Whaddyadoallday? Real Life on a Desert Island Rotating Header Image

December, 2011:

Too much rain, too little island.

The past couple of weeks have been uncharacteristically wet – especially now during what is supposed to be the driest time of year. The rain just keeps on coming. Not constantly but daily. The cisterns are overflowing. The chemicals are being washed out of the swimming pool. And the bush, normally struggling simply to survive in the semi-arid environment, is flourishing in the face of consistent irrigation and is threatening to overtake the roads, quite literally, at every turn.

Sunday, the 27th of November, was exceptionally bad. We were having lunch with friends and specifically chose the location based on the amount of foul weather protection that the restaurant’s structure would afford. That is not something we typically have to consider, but we made a good choice because it rained and rained and rained.
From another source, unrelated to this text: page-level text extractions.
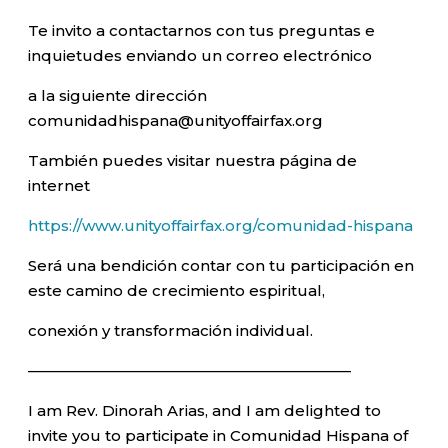
Te invito a contactarnos con tus preguntas e
inquietudes enviando un correo electrónico
a la siguiente dirección
comunidadhispana@unityoffairfax.org
También puedes visitar nuestra página de
internet
https://www.unityoffairfax.org/comunidad-hispana
Será una bendición contar con tu participación en
este camino de crecimiento espiritual,
conexión y transformación individual.
—————————————————————–
I am Rev. Dinorah Arias, and I am delighted to
invite you to participate in Comunidad Hispana of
Under normal circumstances, I imagine that we would have never ventured out in the first place, but this was a birthday celebration so the timing of the gathering was kind of important.

We live on the southern coast towards the center of the island. The restaurant was to the west of us, and the drive there and back was rainy but not really a problem. The birthday girl, however, lives about as far to the east as one can go. I had baked a cake for the celebration; and the plan was for us to stop by our house, pick up the cake, and head to her house for the ‘party’. So, we swung by the house, grabbed the cake, balanced it on my knees and headed west – up a little hill and down the other side – and then ran smack dab into a newly-formed lake at the bottom.
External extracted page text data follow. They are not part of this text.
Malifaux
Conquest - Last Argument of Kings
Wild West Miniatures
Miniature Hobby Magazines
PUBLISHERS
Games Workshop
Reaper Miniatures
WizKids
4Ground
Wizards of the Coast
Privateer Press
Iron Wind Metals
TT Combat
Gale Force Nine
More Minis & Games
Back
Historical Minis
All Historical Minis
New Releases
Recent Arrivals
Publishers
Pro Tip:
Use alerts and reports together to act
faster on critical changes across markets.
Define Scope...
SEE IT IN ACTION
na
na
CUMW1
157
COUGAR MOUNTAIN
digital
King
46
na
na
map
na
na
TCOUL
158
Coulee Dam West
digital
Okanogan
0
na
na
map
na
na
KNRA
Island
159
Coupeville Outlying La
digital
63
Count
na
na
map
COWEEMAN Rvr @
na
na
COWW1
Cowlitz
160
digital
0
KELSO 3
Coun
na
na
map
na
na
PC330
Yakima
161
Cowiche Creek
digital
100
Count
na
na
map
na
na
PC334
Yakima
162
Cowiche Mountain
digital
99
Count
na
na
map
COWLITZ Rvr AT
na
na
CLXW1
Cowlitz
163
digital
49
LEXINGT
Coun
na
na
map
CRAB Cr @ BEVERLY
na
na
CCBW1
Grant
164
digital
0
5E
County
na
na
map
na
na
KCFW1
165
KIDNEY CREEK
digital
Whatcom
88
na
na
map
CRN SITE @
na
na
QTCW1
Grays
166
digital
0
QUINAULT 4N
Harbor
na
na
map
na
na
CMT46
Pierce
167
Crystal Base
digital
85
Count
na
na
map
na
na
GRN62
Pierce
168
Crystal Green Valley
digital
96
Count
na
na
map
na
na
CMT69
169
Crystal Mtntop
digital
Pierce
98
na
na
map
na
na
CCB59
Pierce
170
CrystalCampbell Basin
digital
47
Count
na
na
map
Ok. That was unexpected but not entirely beyond reason. There’s no established drainage on this island – no drains or sewers, etc. The run-off water has to just find its way to the sea and often times the easiest way to do that is to use the paved roads. That particular stretch is in a narrow, low point between hills on all sides. I had never seen it completely under water before but with any rain at all you have to drive a bit of a slalom because the water builds up alternately side to side as you drive along the curves. This time there was no path. There was just water. So, we turned around and headed back west to drive north and then onto the old highway into the Valley. That is when the real impact of the rain became apparent.
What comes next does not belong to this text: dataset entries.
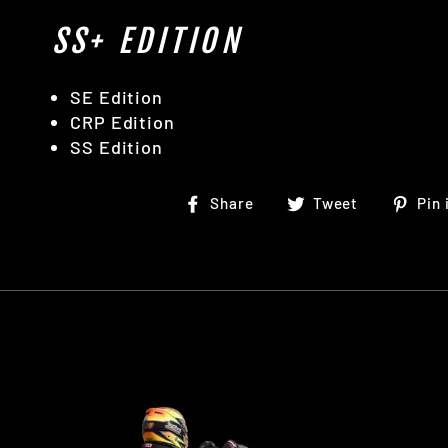
SS+ EDITION
SE Edition
CRP Edition
SS Edition
Share
Tweet
Share
Tweet
Pin 
on
on
Facebook
Twitter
Everywhere we went we found more water – covering the roads, pooling beside the roads, spraying out from under car tires, pouring down from the sky. We considered turning back and returning home, but I didn’t have the cell phone and didn’t want to disappoint the birthday girl so we plodded on at a snail’s pace until we reached the East End Salt Pond and found that it, too, had turned into a lake. We headed back west again and made one last attempt to head north. No luck. We ran into another impassable, flooded road and finally had to give up. (Photos we saw after the fact showed chest-deep water in some places with the worst flooding on island since Hurricane Lenny back in 1999. )

It was still raining heavily; and we were starting to worry that while we were out wandering the water had blocked our return. Luckily it didn’t, and we made it back to our house only to find that the birthday girl never made it to hers; and other folks were trapped there unable to get out. All in all, it took us a little over 2 hours to not get where we were going. That’s quite an accomplishment on a teeny, tiny island that is only 18 miles long. Retaining water the way it did that day, though, it certainly felt a lot bigger.